MGM unveiled as the official sports betting partner of three of America’s major league sports
Three of America’s major sporting leagues, the NHL, MLB and NBA have moved quickly to embrace the new sports betting landscape. MGM has signed deals with all three leagues to become the “first official sports betting partner”. Although the deal does not provide exclusivity for sports betting, it does grant MGM granular access to betting data and statistics that competitor sportsbooks won’t have access to. The MLS has also agreed a four-year deal with MGM, giving MGM the ability to position their adverts down at pitch level. Meanwhile the MLS is also deep in discussions to decide whether franchises should be allowed to agree jersey sponsorship deals with sports betting companies from across the U.S.
Early indications also suggest that MGM and the MLS are keen to launch a free-to-play game of their own. Reports suggest that a fantasy sports-style game is likely to be their approach, building upon the success of the recent English Premier League fantasy sports game that has taken American soccer fans by storm.
Which states are set to launch regulated sports betting industries next?
A bill has been introduced in Connecticut this year to launch legalized sports betting via mobile devices and its tribal casinos. The state may be in negotiations to alter its current deal with the tribal casinos as, 25 years ago, the state agreed to give the tribal casinos exclusivity to casino gambling in exchange for 25% of gross slots revenue. Whether sports betting is considered “casino gambling” remains to be seen.
In Illinois, four recent amendments were filed in March regarding the state’s placeholder sports betting legislation. The amendments will enable the state to decide the right model for its regulated industry, choosing from New Jersey’s model for 15% and 20% tax on offline and mobile sports betting respectively; Mississippi’s model that all online sportsbooks must be linked to land-based properties; the professional sports league model that sees the state take 0.25% royalties on wagers on the leagues; or a model that gives the Illinois lottery a monopoly over sports betting within the state lines.

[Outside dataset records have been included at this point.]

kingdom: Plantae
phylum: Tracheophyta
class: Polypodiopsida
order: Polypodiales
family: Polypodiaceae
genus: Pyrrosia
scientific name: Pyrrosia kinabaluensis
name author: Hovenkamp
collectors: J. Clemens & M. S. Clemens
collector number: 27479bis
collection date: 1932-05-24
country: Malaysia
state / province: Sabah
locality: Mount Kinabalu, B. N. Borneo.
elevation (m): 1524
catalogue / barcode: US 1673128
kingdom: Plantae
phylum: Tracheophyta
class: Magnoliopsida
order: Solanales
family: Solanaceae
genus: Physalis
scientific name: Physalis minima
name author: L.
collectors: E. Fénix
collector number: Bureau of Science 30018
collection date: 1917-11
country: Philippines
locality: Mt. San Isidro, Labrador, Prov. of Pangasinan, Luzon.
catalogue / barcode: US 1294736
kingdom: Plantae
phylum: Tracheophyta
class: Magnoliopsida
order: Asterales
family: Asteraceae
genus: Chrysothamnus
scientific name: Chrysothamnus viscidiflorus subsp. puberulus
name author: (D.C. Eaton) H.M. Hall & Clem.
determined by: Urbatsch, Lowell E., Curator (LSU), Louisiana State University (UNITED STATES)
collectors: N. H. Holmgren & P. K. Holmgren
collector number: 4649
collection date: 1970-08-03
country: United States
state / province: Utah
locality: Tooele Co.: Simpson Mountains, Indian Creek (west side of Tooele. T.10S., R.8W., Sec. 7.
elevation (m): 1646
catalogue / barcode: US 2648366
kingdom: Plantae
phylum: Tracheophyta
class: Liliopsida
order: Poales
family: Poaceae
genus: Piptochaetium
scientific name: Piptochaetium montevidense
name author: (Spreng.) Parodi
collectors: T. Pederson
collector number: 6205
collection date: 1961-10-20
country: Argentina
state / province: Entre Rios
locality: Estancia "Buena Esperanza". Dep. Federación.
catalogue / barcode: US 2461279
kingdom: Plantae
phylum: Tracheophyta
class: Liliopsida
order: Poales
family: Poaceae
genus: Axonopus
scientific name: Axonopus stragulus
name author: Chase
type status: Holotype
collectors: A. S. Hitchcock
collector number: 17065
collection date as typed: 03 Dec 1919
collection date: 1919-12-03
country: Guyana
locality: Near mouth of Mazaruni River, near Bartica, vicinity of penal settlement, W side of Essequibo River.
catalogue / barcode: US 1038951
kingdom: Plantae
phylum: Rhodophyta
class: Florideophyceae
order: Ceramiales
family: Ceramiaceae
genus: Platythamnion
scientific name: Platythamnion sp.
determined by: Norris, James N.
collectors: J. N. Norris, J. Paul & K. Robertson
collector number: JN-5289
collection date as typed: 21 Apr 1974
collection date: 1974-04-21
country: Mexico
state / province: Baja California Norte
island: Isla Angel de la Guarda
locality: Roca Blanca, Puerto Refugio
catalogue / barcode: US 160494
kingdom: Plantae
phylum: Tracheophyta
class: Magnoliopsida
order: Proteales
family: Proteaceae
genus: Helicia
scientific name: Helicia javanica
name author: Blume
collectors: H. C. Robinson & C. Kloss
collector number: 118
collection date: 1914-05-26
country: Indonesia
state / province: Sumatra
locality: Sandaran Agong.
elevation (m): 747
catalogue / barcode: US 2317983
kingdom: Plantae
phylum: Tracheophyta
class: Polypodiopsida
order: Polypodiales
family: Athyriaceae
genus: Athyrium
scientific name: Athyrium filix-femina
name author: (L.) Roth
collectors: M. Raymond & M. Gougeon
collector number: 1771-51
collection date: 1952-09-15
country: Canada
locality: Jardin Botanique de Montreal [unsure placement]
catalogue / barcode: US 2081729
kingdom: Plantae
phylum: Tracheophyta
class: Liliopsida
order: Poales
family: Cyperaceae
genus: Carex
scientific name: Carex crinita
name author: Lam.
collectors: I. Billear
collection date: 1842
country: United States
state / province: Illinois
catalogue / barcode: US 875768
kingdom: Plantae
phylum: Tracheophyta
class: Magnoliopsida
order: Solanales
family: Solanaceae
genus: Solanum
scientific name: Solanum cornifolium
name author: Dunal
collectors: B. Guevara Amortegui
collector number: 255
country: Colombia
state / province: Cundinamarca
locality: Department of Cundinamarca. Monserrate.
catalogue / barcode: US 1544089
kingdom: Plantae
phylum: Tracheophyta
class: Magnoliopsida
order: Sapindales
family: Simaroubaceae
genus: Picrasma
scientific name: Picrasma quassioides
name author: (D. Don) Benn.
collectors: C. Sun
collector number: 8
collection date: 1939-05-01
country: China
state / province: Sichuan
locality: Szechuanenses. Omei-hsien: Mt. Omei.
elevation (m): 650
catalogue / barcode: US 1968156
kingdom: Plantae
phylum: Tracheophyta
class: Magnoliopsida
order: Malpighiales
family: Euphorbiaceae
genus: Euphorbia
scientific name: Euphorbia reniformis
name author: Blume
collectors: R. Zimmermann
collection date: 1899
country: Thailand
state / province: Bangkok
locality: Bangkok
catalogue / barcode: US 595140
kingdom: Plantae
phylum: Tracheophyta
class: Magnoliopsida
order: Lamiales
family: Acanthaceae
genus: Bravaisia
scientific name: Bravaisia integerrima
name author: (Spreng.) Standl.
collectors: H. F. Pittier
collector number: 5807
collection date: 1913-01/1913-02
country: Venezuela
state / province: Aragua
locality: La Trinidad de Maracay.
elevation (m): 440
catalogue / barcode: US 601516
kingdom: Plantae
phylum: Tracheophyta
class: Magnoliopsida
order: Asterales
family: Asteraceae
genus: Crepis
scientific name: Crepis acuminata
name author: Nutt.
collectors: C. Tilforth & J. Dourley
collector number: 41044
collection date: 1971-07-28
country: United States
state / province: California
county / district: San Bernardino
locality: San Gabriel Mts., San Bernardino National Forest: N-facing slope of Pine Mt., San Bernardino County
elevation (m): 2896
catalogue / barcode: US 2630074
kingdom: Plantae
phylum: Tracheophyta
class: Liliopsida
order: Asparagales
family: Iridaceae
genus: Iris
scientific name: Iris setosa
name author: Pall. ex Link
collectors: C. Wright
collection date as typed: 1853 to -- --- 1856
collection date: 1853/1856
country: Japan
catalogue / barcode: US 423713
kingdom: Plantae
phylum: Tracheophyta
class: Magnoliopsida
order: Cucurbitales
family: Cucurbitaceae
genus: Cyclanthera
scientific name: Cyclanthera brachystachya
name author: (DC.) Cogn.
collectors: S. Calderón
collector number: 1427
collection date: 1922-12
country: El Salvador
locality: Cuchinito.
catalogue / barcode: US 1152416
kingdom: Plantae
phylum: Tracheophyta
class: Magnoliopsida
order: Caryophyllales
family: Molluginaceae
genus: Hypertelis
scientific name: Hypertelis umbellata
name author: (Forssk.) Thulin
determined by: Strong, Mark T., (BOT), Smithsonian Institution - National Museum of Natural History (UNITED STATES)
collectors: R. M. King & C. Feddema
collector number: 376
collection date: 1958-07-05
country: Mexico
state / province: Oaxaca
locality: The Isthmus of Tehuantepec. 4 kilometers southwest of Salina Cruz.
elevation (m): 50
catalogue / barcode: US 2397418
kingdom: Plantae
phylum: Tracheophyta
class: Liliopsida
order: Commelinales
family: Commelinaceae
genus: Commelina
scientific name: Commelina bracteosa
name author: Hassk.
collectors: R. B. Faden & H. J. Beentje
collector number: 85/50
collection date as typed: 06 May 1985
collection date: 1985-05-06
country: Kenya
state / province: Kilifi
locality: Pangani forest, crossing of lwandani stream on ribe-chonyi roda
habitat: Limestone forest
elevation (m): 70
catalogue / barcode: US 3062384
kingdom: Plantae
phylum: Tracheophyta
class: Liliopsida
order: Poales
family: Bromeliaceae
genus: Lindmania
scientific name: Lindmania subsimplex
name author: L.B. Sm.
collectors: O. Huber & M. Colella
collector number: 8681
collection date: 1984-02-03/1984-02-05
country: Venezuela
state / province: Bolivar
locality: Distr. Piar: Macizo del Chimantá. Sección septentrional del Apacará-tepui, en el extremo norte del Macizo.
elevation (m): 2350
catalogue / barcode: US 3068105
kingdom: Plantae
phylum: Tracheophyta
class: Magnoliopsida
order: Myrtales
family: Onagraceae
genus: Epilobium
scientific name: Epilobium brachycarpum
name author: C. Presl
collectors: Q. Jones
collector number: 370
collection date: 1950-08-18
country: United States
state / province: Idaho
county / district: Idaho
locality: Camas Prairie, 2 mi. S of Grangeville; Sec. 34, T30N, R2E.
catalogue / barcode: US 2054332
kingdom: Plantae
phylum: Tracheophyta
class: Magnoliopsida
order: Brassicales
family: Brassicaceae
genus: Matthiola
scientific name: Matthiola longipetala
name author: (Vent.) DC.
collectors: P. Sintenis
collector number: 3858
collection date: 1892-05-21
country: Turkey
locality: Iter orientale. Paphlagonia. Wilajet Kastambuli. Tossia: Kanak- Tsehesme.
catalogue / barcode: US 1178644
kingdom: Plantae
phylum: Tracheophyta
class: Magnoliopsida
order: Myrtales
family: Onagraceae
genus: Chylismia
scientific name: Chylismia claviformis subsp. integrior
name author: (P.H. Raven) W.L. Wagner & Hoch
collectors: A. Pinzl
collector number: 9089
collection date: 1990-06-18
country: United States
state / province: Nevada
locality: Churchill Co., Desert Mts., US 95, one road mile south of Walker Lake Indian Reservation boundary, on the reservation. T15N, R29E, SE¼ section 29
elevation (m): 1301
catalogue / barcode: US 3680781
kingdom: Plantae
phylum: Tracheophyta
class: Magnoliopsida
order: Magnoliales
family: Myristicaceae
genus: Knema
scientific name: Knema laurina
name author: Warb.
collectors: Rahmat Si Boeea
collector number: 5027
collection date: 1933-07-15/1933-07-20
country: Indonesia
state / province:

Indiana’s governor recently signed its sports betting bill into law on May 8, becoming the first Midwest state to legalize sports gambling. Meanwhile Montana’s governor has also approved legislation for regulated state betting, giving the State Lottery 12 months to arrange a deal with contractors to provide sports betting at locations within Montana that already permit wagers e.g. bars, taverns and lottery machines. One state that has gone back to square one with its sports betting legislation is Michigan. A bill was passed at the end of last year, opening the door to a regulated sports betting framework in the state. However, the state’s outgoing governor vetoed the bill, with the people likely to have to wait some months before a renewed challenge.
Even Washington D.C. has passed a legalization bill on sports betting, with New York rumoured to not be that far behind either. If experts are correct, almost three-quarters (70%) of U.S. states are expected to offer legalized sports betting in some shape or form by 2024. For sports fanatics in all four corners of the U.S. that is certainly a mouth-watering prospect.